◆ Directions for this task: The word "while" occurs in some lines of the data. Return each such line.

Stored items

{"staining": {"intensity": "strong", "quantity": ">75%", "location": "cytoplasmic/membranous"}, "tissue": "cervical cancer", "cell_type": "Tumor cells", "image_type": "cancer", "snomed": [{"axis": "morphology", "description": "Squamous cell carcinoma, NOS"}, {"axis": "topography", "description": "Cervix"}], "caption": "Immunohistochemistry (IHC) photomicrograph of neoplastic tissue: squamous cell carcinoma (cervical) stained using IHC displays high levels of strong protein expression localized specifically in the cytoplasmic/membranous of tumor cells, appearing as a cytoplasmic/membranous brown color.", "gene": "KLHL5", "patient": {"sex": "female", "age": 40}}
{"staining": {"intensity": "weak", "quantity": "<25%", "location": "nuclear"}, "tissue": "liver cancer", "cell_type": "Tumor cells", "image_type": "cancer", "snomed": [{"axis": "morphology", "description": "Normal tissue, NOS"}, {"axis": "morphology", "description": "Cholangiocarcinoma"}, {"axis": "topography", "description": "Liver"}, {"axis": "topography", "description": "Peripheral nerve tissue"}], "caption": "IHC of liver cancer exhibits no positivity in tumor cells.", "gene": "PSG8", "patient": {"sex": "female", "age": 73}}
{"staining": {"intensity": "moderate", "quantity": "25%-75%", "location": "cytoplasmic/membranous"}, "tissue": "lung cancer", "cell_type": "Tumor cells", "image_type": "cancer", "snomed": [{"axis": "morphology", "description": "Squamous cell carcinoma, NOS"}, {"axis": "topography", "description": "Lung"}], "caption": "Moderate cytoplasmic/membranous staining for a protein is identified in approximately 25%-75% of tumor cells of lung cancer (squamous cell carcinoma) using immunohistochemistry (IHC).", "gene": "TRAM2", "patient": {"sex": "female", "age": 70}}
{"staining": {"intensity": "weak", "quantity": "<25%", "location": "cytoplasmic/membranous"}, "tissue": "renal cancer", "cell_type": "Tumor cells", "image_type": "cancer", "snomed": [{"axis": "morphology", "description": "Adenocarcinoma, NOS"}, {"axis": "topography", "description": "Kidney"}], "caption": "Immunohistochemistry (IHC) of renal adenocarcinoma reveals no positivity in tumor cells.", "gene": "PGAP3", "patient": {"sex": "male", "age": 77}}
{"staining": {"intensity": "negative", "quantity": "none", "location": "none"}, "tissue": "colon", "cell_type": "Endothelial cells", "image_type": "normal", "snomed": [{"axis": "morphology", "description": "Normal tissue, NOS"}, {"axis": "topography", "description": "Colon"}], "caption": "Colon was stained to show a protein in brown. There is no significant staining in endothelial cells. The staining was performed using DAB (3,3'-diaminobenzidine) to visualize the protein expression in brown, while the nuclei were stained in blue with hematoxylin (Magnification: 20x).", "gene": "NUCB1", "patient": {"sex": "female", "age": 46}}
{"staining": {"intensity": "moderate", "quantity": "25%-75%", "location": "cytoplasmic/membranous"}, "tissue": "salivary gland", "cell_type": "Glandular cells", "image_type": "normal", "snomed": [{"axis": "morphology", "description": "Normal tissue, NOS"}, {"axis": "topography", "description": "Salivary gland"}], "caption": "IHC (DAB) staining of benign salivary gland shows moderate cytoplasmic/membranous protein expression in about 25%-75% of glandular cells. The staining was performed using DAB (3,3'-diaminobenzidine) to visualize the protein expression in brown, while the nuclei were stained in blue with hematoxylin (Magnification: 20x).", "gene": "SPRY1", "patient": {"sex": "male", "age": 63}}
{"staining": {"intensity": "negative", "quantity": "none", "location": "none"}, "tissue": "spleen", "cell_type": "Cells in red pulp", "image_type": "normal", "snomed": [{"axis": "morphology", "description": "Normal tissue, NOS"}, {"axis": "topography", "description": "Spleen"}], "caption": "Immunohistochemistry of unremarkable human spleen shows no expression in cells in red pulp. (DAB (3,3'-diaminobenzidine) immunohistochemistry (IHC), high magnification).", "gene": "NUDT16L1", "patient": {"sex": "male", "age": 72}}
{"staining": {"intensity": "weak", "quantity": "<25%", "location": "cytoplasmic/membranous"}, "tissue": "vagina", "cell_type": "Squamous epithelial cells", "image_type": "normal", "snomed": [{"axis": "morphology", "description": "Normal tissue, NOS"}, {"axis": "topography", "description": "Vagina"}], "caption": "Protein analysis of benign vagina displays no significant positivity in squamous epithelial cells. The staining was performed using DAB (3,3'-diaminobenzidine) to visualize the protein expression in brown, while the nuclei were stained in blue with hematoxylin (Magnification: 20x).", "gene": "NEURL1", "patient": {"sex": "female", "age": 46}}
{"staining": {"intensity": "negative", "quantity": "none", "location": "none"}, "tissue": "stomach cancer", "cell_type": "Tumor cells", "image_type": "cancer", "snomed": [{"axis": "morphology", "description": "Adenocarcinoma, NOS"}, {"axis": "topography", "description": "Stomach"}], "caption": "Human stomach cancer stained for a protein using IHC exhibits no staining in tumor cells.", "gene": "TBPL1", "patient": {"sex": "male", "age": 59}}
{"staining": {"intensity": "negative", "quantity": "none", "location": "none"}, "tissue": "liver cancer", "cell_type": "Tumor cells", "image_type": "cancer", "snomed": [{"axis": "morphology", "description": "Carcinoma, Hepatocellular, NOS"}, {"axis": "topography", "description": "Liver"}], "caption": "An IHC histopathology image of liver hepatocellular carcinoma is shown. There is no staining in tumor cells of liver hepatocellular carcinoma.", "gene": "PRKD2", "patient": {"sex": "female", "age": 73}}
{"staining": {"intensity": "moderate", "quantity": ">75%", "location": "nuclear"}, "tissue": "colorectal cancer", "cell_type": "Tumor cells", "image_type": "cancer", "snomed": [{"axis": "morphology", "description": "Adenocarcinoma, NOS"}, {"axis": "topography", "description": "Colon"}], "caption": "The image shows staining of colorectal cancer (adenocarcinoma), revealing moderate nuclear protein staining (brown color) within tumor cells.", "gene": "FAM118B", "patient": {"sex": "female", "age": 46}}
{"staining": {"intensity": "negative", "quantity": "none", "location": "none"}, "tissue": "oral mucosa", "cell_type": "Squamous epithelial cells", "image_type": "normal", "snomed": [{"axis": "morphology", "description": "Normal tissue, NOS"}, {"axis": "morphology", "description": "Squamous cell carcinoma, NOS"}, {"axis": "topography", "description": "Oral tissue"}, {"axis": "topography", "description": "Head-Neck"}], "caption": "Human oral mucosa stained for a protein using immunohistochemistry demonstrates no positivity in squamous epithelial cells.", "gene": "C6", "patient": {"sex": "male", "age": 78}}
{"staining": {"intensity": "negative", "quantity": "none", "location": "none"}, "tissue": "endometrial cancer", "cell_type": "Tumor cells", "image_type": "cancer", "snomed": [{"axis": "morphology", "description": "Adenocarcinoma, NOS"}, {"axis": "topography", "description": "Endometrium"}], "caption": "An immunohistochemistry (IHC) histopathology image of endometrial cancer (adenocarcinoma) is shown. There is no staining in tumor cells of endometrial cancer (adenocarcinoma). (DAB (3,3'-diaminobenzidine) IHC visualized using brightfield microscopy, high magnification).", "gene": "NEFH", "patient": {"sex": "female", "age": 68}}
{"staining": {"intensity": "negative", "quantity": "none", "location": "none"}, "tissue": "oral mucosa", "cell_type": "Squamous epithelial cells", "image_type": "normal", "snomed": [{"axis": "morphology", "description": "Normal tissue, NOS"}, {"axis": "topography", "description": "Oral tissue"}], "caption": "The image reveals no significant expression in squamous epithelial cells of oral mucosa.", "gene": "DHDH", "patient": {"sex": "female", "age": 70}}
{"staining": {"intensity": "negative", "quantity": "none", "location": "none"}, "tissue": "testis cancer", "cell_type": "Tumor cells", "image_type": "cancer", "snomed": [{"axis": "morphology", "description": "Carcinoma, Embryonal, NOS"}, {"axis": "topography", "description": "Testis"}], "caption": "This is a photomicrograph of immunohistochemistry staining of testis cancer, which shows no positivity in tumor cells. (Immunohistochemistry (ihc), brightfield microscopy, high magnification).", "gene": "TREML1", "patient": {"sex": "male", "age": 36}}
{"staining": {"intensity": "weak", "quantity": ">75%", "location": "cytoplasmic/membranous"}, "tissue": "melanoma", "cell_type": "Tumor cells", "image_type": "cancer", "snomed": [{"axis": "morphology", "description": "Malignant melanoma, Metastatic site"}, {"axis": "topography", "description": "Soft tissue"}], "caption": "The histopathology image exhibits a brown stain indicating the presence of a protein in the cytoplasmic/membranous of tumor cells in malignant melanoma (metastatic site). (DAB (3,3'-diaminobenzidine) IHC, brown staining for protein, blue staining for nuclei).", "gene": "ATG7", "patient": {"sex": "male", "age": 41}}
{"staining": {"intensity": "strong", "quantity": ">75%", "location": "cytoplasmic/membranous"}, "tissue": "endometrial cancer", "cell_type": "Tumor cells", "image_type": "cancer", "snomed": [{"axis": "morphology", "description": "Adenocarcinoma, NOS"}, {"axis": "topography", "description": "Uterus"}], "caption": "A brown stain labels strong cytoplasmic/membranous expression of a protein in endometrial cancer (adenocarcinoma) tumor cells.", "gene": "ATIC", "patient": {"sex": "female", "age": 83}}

◆ Answer to the exercise:
{"staining": {"intensity": "negative", "quantity": "none", "location": "none"}, "tissue": "colon", "cell_type": "Endothelial cells", "image_type": "normal", "snomed": [{"axis": "morphology", "description": "Normal tissue, NOS"}, {"axis": "topography", "description": "Colon"}], "caption": "Colon was stained to show a protein in brown. There is no significant staining in endothelial cells. The staining was performed using DAB (3,3'-diaminobenzidine) to visualize the protein expression in brown, while the nuclei were stained in blue with hematoxylin (Magnification: 20x).", "gene": "NUCB1", "patient": {"sex": "female", "age": 46}}
{"staining": {"intensity": "moderate", "quantity": "25%-75%", "location": "cytoplasmic/membranous"}, "tissue": "salivary gland", "cell_type": "Glandular cells", "image_type": "normal", "snomed": [{"axis": "morphology", "description": "Normal tissue, NOS"}, {"axis": "topography", "description": "Salivary gland"}], "caption": "IHC (DAB) staining of benign salivary gland shows moderate cytoplasmic/membranous protein expression in about 25%-75% of glandular cells. The staining was performed using DAB (3,3'-diaminobenzidine) to visualize the protein expression in brown, while the nuclei were stained in blue with hematoxylin (Magnification: 20x).", "gene": "SPRY1", "patient": {"sex": "male", "age": 63}}
{"staining": {"intensity": "weak", "quantity": "<25%", "location": "cytoplasmic/membranous"}, "tissue": "vagina", "cell_type": "Squamous epithelial cells", "image_type": "normal", "snomed": [{"axis": "morphology", "description": "Normal tissue, NOS"}, {"axis": "topography", "description": "Vagina"}], "caption": "Protein analysis of benign vagina displays no significant positivity in squamous epithelial cells. The staining was performed using DAB (3,3'-diaminobenzidine) to visualize the protein expression in brown, while the nuclei were stained in blue with hematoxylin (Magnification: 20x).", "gene": "NEURL1", "patient": {"sex": "female", "age": 46}}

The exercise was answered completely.